No. La gente cerca prodotti genuini, biologici!”
“Roba vera, insomma.”
“Non chiamarla ‘’roba’’, per favore. Il cibo va rispettato.”
“Gli spettatori mica lo mangiano davvero!”
“Anche l’occhio vuole la sua parte, no? Tutti vedranno, staranno attenti e qualcuno di loro imparerà anche a cucinare. Te lo ripeto, non si accontenteranno di nulla di meno; ma non bisogna MAI farli attendere un giorno di troppo o perderemo punti di share.”
“L’ho notato. Ma allora perché non seguiamo un calendario preciso? Sarebbe ben più semplice per loro seguirci.”
“Gli sponsor preferiscono che manteniamo l’illusione di imprevedibilità, inoltre a me non dispiace l’idea di tenerli almeno un po’ sulle spine. Non stiamo su a pensarci. Il nostro compito è scegliere gli ingredienti e cucinare, cucinare, cucinare.”

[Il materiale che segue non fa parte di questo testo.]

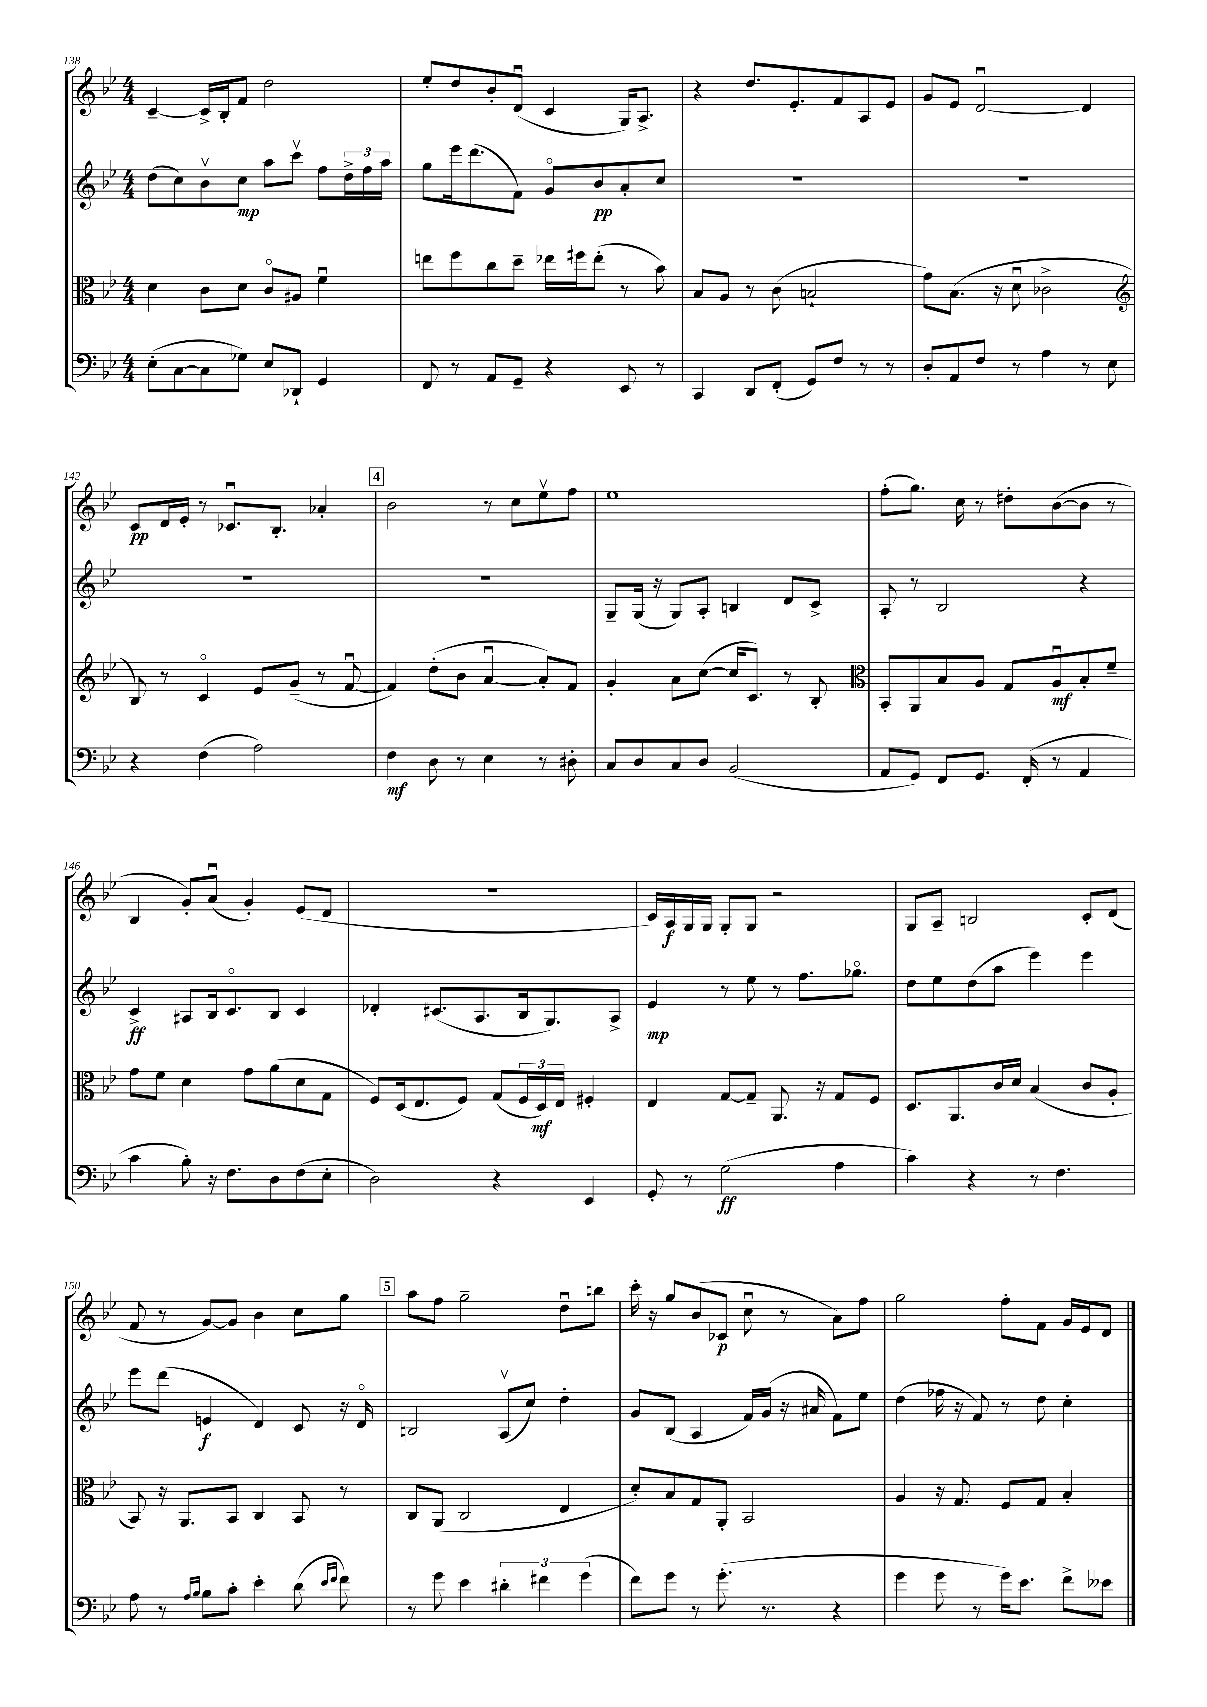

**kern	**kern	**kern	**kern
*staff4	*staff3	*staff2	*staff1
*clefF4	*clefC3	*clefG2	*clefG2
*k[b-e-]	*k[b-e-]	*k[b-e-]	*k[b-e-]
*M4/4	*M4/4	*M4/4	*M4/4
(8E-'\L	4d\	(8dd\L	[4c~/
[8C\	.	8cc\)	.
8C\]	8c\L	8b-v\	16c^/]LL
.	.	.	16B-'/J
8G-\J)	8d\J	8cc\J	8f/J
8E-/L	8co/L	8aa\L	2dd\
8DD-`/J	8A#/J	8cccv\J	.
4GG/	4fu\	8ff\L	.
.	.	24dd^\L	.
.	.	24ff\	.
.	.	24aa\JJ	.
=	=	=	=
8FF/	8ee\L	8gg\L	8ee-'/L
8r	8ff\	16eee-\k	8dd/
.	.	(8.ddd\	.
8AA/L	8cc\	.	8b-'/
8GG~/J	8dd~\J	8f\J)	(8du/J
4r	16ee-\LL	8go/L	4c/
.	16ff#\J	.	.
.	(8ee-'\J	8b-/	.
8EE-/	8r	8a'/	16G/LK)
.	.	.	8.A^/J
8r	8b-\)	8cc/J	.
=	=	=	=
4CC/	8B-/L	1r	4r
.	8A/J	.	.
8DD/L	8r	.	8.dd/L
(8FF'/J	(8c\	.	.
.	.	.	8.e-'/
8GG/L)	2B`/	.	.
8F/J	.	.	8f/
8r	.	.	8A/
8r	.	.	8e-/J
=	=	=	=
8D'/L	8g\L)	1r	8g/L
8AA/	(8.B-\J	.	8e-/J
8F/J	.	.	[2du/
.	16r	.	.
8r	8du\	.	.
4A\	2c-^\	.	.
8r	.	.	4d/]
8E-\	.	.	.
=	=	=	=
*	*clefG2	*	*
4r	8B-/)	1r	8c/L
.	8r	.	16d/L
.	.	.	16e-'/JJ
(4F\	4co/	.	8r
.	.	.	8.c-u/L
2A\)	8e-/L	.	.
.	.	.	8.B-'/J
.	(8g~/J	.	.
.	8r	.	4a-'/
.	[8fu/	.	.
=	=	=	=
4F\	4f/])	1r	2b-\
8D\	(8dd'\L	.	.
8r	8b-\J	.	.
4E-\	[4au/	.	8r
.	.	.	8cc\L
8r	8a'/]L)	.	8ee-v\
8D#'\	8f/J	.	8ff\J
=	=	=	=
8C/L	4g'/	8G~/L	1ee-
8D/	.	(16G/Jk	.
.	.	16r	.
8C/	8a\L	8G/L)	.
8D/J	([8cc\J	8A'/J	.
(2BB-/	16cc/]LK	4B/	.
.	8.c/J)	.	.
.	8r	8d/L	.
.	8B-'/	8c^/J	.
=	=	=	=
*	*clefC3	*	*
8AA/L	8BB-'/L	8A'/	(8ff'\L
8GG/J)	8AA/	8r	8.gg\J)
8FF/L	8B-/	2B-/	.
.	.	.	16cc\
8.GG/J	8A/J	.	8r
.	8G/L	.	8dd#'\L
(16FF'/	.	.	.
8r	8Au/	.	([8b-\
4AA/	8B-'/	4r	8b-\]J
.	8f~/J	.	8r
=	=	=	=
4c\	8g\L	4c^/	4B-/
.	8f\J	.	.
8B-'\)	4d\	8A#/L	8g'/L)
16r	.	16B-/k	(8au/J
8.F\L	.	8.co/	.
.	8g\L	.	4g'/)
8D\	(8a\	8B-/J	.
(8F\	8d\	4c/	(8e-/L
8E-'\J	8G\J	.	8d/J
=	=	=	=
2D\)	8F/L)	4d-'/	1r
.	(16D/k	.	.
.	8.E-/	.	.
.	.	(8.c#/L	.
.	8F/J)	.	.
.	.	8.A/	.
4r	(8G/L	.	.
.	24F/L	16B-/k	.
.	24D/)	.	.
.	.	8.G/)	.
.	24E-/JJ	.	.
4EE-/	4F#'/	.	.
.	.	8A^/J	.
=	=	=	=
8GG'/	4E-/	4e-/	16c/LL)
.	.	.	16A/
8r	.	.	16G/
.	.	.	16G/JJ
(2G\	[8G/L	8r	8G'/L
.	8G~/]J	8ee-\	8G/J
.	8.AA/	8r	2r
.	.	8.ff\L	.
.	16r	.	.
4A\	8G/L	.	.
.	.	8.gg-o\J	.
.	8F/J	.	.
=	=	=	=
4c\)	8.D/L	8dd\L	8G/L
.	.	8ee-\	8A~/J
.	8.AA/	.	.
4r	.	(8dd\	2B/
.	16c/L	8aa\J	.
.	16d/JJ	.	.
8r	(4B-/	4eee-\)	.
4.F\	.	.	.
.	8c/L	4eee-\	8c'/L
.	8A'/J	.	(8d/J
=	=	=	=
8A\	8BB-/)	8eee-\L	8f/
8r	16r	(8ddd\J	8r
.	8.AA/L	.	.
16qqA/LL	.	.	.
16qqB-/JJ	.	.	.
8B-\L	.	4e/	[8g/L)
8c'\J	8BB-/J	.	8g/]J
4e-'\	4C/	4d/)	4b-\
(8d\	8BB-/	8c/	8cc\L
16qqe-/LL	.	.	.
16qqf/JJ	.	.	.
8f\)	8r	16r	8gg\J
.	.	16do/	.
=	=	=	=
8r	8C/L	2B/	8aa\L
8g\	(8AA/J	.	8ff\J
4e-\	2C/	.	2gg~\
6d#'\	.	(8Av/L	.
.	.	8cc/J)	.
6f#\	.	.	.
.	4E-/	4dd'\	8ddu\L
(6g\	.	.	.
.	.	.	8bb\J
=	=	=	=
8f\L)	8d'/L)	8g/L	16ccc'\
.	.	.	16r
8g\J	8B-/	(8B-/J	8gg/L
8r	8G/	4A/	(8b-/
(8.g'\	8AA'/J	.	8c-/J
.	2BB-/	16f/LL)	8ccu\
8.r	.	(16g/JJ	.
.	.	16r	8r
.	.	16a#/	.
4r	.	8f\L)	8a\L)
.	.	8ee-\J	8ff\J
=	=	=	=
4g\	4A/	(4dd\	2gg\
8g\	16r	16ff-\	.
.	8.G/	16r	.
8r	.	8f/)	.
16g\LK)	8F/L	8r	8ff'\L
8.e-\J	.	.	.
.	8G/J	8dd\	8f\J
8f^\L	4B-'/	4cc'\	16g/LL
.	.	.	16e-/J
8e--\J	.	.	8d/J
==	==	==	==
*-	*-	*-	*-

“Non mi lamento di certo, almeno finché la paga è così buona. Devo pensare al futuro dei miei figli, sai? Tuttavia, quando avremo esaurito le varianti del salmì, cosa ci inventeremo?”
“Semplice; sceglieremo una nuova ricetta. Sto già pensando al goulash: la zuppa di carne per eccellenza. Le possibili varianti basteranno per intere stagioni. Forse addirittura un nuovo programma!”
“Goulash?! Ma ce l’hanno propinato per quaranta anni! Non ci trovo nulla di originale.”
“Purtroppo è vero, ma le nuove generazioni di certo non possono ricordarsene, quindi la nostra ricetta riciclata suonerà come un’autentica novità,fidati. Ora concentriamoci sul presente: cosa realizzeremo nella puntata di oggi?”
“Uh. Coniglio… in salmì!?”
“Esatto! Salmì! Squadra che vince… Ora, mentre io scuoio la povera bestia, tu lava una manciata di capperi.
Mi raccomando, ben lavati. L’ultima volta il sale residuo ha lasciato un lieve retrogusto amaro nella salsa.
Ma prima una bella scottata in padella…”

Ø  L’ultimo episodio di L’ISOLA DEI FORNELLI  - Dopo la pubblicità: NON andate via!